SOURCE DATA =
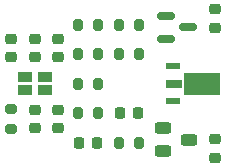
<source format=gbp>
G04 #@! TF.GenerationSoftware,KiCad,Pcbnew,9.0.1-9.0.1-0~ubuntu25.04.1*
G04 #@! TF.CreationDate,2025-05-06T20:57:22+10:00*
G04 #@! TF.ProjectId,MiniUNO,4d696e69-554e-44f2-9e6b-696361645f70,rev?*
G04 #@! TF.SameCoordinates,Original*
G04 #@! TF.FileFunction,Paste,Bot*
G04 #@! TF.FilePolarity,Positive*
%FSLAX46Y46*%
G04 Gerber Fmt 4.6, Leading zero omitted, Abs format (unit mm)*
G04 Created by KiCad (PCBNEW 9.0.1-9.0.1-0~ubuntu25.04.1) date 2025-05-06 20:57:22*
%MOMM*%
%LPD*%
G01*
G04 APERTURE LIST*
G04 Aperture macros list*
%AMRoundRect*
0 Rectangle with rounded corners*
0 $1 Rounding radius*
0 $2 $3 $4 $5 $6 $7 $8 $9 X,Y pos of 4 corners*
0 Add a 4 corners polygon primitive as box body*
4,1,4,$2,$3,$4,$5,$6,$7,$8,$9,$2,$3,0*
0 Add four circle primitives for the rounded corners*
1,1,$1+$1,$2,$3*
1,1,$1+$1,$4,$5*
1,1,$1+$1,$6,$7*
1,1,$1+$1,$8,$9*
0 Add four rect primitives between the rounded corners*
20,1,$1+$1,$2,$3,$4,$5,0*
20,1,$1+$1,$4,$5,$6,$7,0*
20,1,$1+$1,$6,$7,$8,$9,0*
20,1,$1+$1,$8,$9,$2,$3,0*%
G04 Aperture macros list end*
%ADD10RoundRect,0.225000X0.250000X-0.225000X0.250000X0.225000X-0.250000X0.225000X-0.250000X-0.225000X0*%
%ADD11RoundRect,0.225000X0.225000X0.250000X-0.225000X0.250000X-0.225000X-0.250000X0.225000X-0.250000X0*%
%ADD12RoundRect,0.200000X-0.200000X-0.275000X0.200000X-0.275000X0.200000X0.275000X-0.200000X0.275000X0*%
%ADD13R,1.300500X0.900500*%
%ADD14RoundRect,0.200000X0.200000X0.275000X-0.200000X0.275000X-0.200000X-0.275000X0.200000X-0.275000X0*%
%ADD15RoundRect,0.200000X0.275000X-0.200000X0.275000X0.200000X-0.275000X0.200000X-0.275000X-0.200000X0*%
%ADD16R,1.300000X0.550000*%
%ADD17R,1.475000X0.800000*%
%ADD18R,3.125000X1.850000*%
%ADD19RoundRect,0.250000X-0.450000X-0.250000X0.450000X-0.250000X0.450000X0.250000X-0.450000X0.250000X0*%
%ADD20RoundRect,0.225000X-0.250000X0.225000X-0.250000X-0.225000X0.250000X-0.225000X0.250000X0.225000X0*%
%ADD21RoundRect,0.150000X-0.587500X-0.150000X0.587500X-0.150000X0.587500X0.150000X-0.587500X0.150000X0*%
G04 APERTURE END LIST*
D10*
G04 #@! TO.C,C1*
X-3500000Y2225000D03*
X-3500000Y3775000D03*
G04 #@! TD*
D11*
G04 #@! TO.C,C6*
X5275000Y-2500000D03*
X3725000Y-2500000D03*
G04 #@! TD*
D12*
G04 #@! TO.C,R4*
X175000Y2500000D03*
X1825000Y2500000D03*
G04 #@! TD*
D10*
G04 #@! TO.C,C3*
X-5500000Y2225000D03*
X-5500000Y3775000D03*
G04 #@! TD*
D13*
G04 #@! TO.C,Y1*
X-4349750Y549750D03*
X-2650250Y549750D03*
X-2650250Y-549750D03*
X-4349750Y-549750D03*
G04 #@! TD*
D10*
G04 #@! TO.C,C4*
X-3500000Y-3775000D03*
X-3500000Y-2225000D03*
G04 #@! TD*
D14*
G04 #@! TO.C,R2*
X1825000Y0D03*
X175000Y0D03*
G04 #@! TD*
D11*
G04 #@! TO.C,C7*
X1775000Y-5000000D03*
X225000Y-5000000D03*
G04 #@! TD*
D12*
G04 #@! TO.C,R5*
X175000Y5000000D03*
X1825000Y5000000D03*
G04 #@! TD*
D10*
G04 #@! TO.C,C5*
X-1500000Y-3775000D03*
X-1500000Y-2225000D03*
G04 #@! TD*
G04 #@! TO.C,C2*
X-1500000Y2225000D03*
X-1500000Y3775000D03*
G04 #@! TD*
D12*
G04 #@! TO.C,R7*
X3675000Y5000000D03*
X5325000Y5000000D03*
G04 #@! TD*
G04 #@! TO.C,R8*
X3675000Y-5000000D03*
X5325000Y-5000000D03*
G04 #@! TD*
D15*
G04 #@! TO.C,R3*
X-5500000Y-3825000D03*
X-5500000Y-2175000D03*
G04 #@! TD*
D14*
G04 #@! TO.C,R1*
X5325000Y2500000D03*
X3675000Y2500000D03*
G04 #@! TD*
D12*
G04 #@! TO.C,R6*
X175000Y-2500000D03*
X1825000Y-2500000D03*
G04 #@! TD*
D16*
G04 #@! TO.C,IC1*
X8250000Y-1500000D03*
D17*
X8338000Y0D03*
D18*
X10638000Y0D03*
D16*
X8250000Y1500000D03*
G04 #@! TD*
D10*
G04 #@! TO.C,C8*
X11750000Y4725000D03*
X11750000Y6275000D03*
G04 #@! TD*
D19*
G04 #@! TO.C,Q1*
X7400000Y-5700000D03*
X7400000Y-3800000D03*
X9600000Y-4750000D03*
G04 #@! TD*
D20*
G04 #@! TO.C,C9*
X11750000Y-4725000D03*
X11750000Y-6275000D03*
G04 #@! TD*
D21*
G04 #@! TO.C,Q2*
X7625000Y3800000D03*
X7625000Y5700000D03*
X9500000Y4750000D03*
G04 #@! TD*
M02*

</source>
...
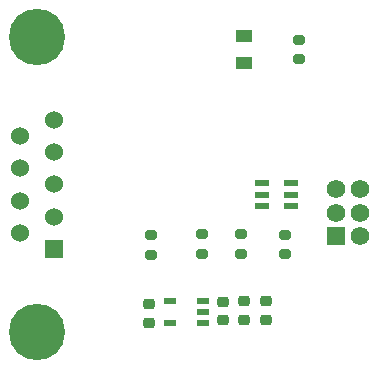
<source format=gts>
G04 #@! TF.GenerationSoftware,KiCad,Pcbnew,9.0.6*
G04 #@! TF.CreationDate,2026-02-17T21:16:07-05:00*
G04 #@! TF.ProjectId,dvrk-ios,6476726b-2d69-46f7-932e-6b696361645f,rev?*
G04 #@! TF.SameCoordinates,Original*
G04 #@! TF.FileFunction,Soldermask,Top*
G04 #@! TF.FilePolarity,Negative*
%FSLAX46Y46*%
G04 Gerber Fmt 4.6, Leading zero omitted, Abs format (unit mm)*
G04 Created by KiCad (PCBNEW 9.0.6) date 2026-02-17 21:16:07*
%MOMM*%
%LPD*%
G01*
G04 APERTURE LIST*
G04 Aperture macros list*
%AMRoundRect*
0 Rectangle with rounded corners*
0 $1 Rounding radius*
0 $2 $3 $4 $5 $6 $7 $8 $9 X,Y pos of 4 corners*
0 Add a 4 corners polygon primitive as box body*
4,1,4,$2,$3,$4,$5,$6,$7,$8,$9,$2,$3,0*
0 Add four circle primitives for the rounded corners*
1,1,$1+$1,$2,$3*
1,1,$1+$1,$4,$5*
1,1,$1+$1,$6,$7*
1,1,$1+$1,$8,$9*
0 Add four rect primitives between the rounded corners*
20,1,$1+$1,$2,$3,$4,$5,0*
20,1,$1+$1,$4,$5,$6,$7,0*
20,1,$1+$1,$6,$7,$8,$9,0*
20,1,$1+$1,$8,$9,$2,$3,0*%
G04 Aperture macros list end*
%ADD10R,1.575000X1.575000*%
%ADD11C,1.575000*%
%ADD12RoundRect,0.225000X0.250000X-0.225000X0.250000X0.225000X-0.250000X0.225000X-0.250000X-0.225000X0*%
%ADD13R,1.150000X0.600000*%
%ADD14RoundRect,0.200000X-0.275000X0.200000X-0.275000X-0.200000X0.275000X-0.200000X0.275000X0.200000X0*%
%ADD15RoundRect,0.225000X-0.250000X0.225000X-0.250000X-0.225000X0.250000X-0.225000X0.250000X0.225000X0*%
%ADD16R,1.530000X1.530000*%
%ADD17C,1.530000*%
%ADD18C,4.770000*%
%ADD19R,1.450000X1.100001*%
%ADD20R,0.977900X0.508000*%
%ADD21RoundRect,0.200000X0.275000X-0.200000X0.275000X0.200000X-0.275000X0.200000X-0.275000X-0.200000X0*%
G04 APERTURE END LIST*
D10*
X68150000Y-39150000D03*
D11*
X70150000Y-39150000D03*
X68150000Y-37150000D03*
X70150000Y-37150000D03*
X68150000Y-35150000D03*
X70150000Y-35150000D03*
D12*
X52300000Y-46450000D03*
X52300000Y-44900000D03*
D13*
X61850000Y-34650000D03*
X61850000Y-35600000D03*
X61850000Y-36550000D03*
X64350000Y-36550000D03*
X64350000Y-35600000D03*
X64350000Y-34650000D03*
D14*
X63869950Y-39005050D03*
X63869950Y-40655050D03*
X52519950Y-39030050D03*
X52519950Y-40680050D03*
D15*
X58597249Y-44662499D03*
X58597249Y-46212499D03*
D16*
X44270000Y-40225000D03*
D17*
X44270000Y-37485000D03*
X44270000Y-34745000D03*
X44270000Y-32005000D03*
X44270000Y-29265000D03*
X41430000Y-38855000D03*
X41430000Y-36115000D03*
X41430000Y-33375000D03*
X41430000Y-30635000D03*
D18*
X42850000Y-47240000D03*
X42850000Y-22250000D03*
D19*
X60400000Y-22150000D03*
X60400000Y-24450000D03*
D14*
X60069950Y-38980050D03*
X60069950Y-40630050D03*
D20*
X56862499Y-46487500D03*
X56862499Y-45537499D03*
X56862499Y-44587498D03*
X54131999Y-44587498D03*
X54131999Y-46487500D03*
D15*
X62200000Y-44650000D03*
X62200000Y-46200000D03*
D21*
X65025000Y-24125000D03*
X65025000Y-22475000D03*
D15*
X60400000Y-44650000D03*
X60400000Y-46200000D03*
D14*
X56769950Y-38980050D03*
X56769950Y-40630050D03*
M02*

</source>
---
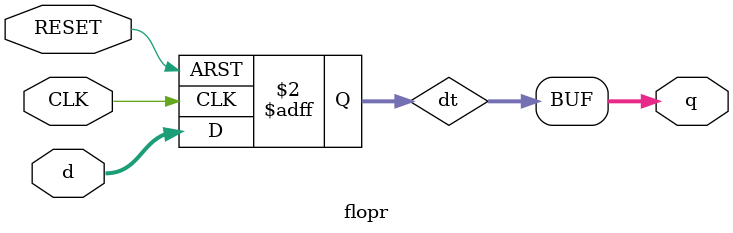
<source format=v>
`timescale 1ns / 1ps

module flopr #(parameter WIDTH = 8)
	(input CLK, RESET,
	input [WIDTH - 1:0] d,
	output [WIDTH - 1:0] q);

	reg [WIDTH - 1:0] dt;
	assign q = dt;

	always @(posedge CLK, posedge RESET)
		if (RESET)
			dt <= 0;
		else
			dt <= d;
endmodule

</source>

TASK PROMPT =
Working from the material above, retype exactly the lines from the one with "X-3500000Y2225000D03*" through the one with "X-5500000Y3775000D03*", both included, and only those lines.

TASK OUTPUT =
X-3500000Y2225000D03*
X-3500000Y3775000D03*
G04 #@! TD*
D11*
G04 #@! TO.C,C6*
X5275000Y-2500000D03*
X3725000Y-2500000D03*
G04 #@! TD*
D12*
G04 #@! TO.C,R4*
X175000Y2500000D03*
X1825000Y2500000D03*
G04 #@! TD*
D10*
G04 #@! TO.C,C3*
X-5500000Y2225000D03*
X-5500000Y3775000D03*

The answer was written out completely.